Brief: Each line below has to be output exactly, from first to last.

───── Raw data

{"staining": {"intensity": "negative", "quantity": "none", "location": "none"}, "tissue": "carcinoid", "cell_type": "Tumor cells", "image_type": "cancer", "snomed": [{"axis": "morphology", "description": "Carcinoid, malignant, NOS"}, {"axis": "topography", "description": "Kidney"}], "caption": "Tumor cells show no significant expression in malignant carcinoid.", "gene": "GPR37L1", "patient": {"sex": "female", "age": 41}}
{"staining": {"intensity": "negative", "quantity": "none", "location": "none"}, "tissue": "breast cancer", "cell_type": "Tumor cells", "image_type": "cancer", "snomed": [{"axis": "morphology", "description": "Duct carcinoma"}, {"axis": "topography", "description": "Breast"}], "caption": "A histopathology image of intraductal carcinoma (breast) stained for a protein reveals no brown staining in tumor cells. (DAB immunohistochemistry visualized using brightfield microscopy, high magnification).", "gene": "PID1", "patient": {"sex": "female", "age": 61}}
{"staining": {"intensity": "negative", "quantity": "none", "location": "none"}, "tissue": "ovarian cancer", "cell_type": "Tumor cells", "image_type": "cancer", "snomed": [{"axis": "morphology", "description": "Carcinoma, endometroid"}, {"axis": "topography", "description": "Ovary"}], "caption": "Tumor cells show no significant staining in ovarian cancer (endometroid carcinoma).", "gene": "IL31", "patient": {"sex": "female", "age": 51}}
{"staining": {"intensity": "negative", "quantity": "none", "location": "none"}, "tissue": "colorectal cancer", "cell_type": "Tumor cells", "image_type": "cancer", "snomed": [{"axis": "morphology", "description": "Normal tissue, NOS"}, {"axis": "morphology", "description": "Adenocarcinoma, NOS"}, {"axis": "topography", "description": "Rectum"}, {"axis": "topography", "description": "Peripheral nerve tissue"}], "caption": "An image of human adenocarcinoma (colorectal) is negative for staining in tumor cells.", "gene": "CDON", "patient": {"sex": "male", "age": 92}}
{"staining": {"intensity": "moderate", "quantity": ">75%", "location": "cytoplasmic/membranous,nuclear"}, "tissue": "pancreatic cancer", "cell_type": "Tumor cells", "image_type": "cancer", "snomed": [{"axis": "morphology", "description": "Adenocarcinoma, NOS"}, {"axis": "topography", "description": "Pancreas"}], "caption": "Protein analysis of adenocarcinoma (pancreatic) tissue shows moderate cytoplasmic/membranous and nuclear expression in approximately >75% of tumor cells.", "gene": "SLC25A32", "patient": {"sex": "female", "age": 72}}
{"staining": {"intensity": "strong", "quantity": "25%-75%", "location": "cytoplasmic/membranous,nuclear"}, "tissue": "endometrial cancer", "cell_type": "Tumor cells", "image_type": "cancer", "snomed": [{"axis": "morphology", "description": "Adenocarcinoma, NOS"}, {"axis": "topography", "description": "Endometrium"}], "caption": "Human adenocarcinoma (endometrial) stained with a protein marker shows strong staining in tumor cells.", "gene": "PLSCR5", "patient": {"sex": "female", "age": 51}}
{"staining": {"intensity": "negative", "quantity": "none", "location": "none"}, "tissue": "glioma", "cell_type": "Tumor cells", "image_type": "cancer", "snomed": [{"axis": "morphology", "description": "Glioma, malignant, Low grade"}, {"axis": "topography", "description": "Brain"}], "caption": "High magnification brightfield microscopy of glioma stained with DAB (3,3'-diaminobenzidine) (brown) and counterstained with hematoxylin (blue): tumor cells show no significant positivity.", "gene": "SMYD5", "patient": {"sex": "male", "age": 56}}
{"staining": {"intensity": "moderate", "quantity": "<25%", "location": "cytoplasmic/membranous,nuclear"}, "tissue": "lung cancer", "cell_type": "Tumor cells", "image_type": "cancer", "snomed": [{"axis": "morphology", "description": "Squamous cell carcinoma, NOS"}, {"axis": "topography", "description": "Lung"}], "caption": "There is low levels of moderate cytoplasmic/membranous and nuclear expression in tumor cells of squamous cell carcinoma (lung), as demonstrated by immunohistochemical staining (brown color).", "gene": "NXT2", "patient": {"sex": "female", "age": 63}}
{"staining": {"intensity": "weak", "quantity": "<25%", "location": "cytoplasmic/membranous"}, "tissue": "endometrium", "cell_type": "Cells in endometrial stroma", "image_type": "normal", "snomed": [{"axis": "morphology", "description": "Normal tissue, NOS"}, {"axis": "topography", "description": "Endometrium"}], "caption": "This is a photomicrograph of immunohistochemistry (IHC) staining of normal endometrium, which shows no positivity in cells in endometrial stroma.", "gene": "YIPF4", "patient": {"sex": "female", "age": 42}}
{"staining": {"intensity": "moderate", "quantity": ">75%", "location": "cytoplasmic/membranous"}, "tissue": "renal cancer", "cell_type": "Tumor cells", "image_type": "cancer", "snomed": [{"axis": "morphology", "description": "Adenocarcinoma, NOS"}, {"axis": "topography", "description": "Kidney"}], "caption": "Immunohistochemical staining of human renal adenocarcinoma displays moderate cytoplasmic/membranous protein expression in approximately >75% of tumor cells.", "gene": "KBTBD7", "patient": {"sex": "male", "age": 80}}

──────────

Result for this exercise:
{"staining": {"intensity": "negative", "quantity": "none", "location": "none"}, "tissue": "carcinoid", "cell_type": "Tumor cells", "image_type": "cancer", "snomed": [{"axis": "morphology", "description": "Carcinoid, malignant, NOS"}, {"axis": "topography", "description": "Kidney"}], "caption": "Tumor cells show no significant expression in malignant carcinoid.", "gene": "GPR37L1", "patient": {"sex": "female", "age": 41}}
{"staining": {"intensity": "negative", "quantity": "none", "location": "none"}, "tissue": "breast cancer", "cell_type": "Tumor cells", "image_type": "cancer", "snomed": [{"axis": "morphology", "description": "Duct carcinoma"}, {"axis": "topography", "description": "Breast"}], "caption": "A histopathology image of intraductal carcinoma (breast) stained for a protein reveals no brown staining in tumor cells. (DAB immunohistochemistry visualized using brightfield microscopy, high magnification).", "gene": "PID1", "patient": {"sex": "female", "age": 61}}
{"staining": {"intensity": "negative", "quantity": "none", "location": "none"}, "tissue": "ovarian cancer", "cell_type": "Tumor cells", "image_type": "cancer", "snomed": [{"axis": "morphology", "description": "Carcinoma, endometroid"}, {"axis": "topography", "description": "Ovary"}], "caption": "Tumor cells show no significant staining in ovarian cancer (endometroid carcinoma).", "gene": "IL31", "patient": {"sex": "female", "age": 51}}
{"staining": {"intensity": "negative", "quantity": "none", "location": "none"}, "tissue": "colorectal cancer", "cell_type": "Tumor cells", "image_type": "cancer", "snomed": [{"axis": "morphology", "description": "Normal tissue, NOS"}, {"axis": "morphology", "description": "Adenocarcinoma, NOS"}, {"axis": "topography", "description": "Rectum"}, {"axis": "topography", "description": "Peripheral nerve tissue"}], "caption": "An image of human adenocarcinoma (colorectal) is negative for staining in tumor cells.", "gene": "CDON", "patient": {"sex": "male", "age": 92}}
{"staining": {"intensity": "moderate", "quantity": ">75%", "location": "cytoplasmic/membranous,nuclear"}, "tissue": "pancreatic cancer", "cell_type": "Tumor cells", "image_type": "cancer", "snomed": [{"axis": "morphology", "description": "Adenocarcinoma, NOS"}, {"axis": "topography", "description": "Pancreas"}], "caption": "Protein analysis of adenocarcinoma (pancreatic) tissue shows moderate cytoplasmic/membranous and nuclear expression in approximately >75% of tumor cells.", "gene": "SLC25A32", "patient": {"sex": "female", "age": 72}}
{"staining": {"intensity": "strong", "quantity": "25%-75%", "location": "cytoplasmic/membranous,nuclear"}, "tissue": "endometrial cancer", "cell_type": "Tumor cells", "image_type": "cancer", "snomed": [{"axis": "morphology", "description": "Adenocarcinoma, NOS"}, {"axis": "topography", "description": "Endometrium"}], "caption": "Human adenocarcinoma (endometrial) stained with a protein marker shows strong staining in tumor cells.", "gene": "PLSCR5", "patient": {"sex": "female", "age": 51}}
{"staining": {"intensity": "negative", "quantity": "none", "location": "none"}, "tissue": "glioma", "cell_type": "Tumor cells", "image_type": "cancer", "snomed": [{"axis": "morphology", "description": "Glioma, malignant, Low grade"}, {"axis": "topography", "description": "Brain"}], "caption": "High magnification brightfield microscopy of glioma stained with DAB (3,3'-diaminobenzidine) (brown) and counterstained with hematoxylin (blue): tumor cells show no significant positivity.", "gene": "SMYD5", "patient": {"sex": "male", "age": 56}}
{"staining": {"intensity": "moderate", "quantity": "<25%", "location": "cytoplasmic/membranous,nuclear"}, "tissue": "lung cancer", "cell_type": "Tumor cells", "image_type": "cancer", "snomed": [{"axis": "morphology", "description": "Squamous cell carcinoma, NOS"}, {"axis": "topography", "description": "Lung"}], "caption": "There is low levels of moderate cytoplasmic/membranous and nuclear expression in tumor cells of squamous cell carcinoma (lung), as demonstrated by immunohistochemical staining (brown color).", "gene": "NXT2", "patient": {"sex": "female", "age": 63}}
{"staining": {"intensity": "weak", "quantity": "<25%", "location": "cytoplasmic/membranous"}, "tissue": "endometrium", "cell_type": "Cells in endometrial stroma", "image_type": "normal", "snomed": [{"axis": "morphology", "description": "Normal tissue, NOS"}, {"axis": "topography", "description": "Endometrium"}], "caption": "This is a photomicrograph of immunohistochemistry (IHC) staining of normal endometrium, which shows no positivity in cells in endometrial stroma.", "gene": "YIPF4", "patient": {"sex": "female", "age": 42}}
{"staining": {"intensity": "moderate", "quantity": ">75%", "location": "cytoplasmic/membranous"}, "tissue": "renal cancer", "cell_type": "Tumor cells", "image_type": "cancer", "snomed": [{"axis": "morphology", "description": "Adenocarcinoma, NOS"}, {"axis": "topography", "description": "Kidney"}], "caption": "Immunohistochemical staining of human renal adenocarcinoma displays moderate cytoplasmic/membranous protein expression in approximately >75% of tumor cells.", "gene": "KBTBD7", "patient": {"sex": "male", "age": 80}}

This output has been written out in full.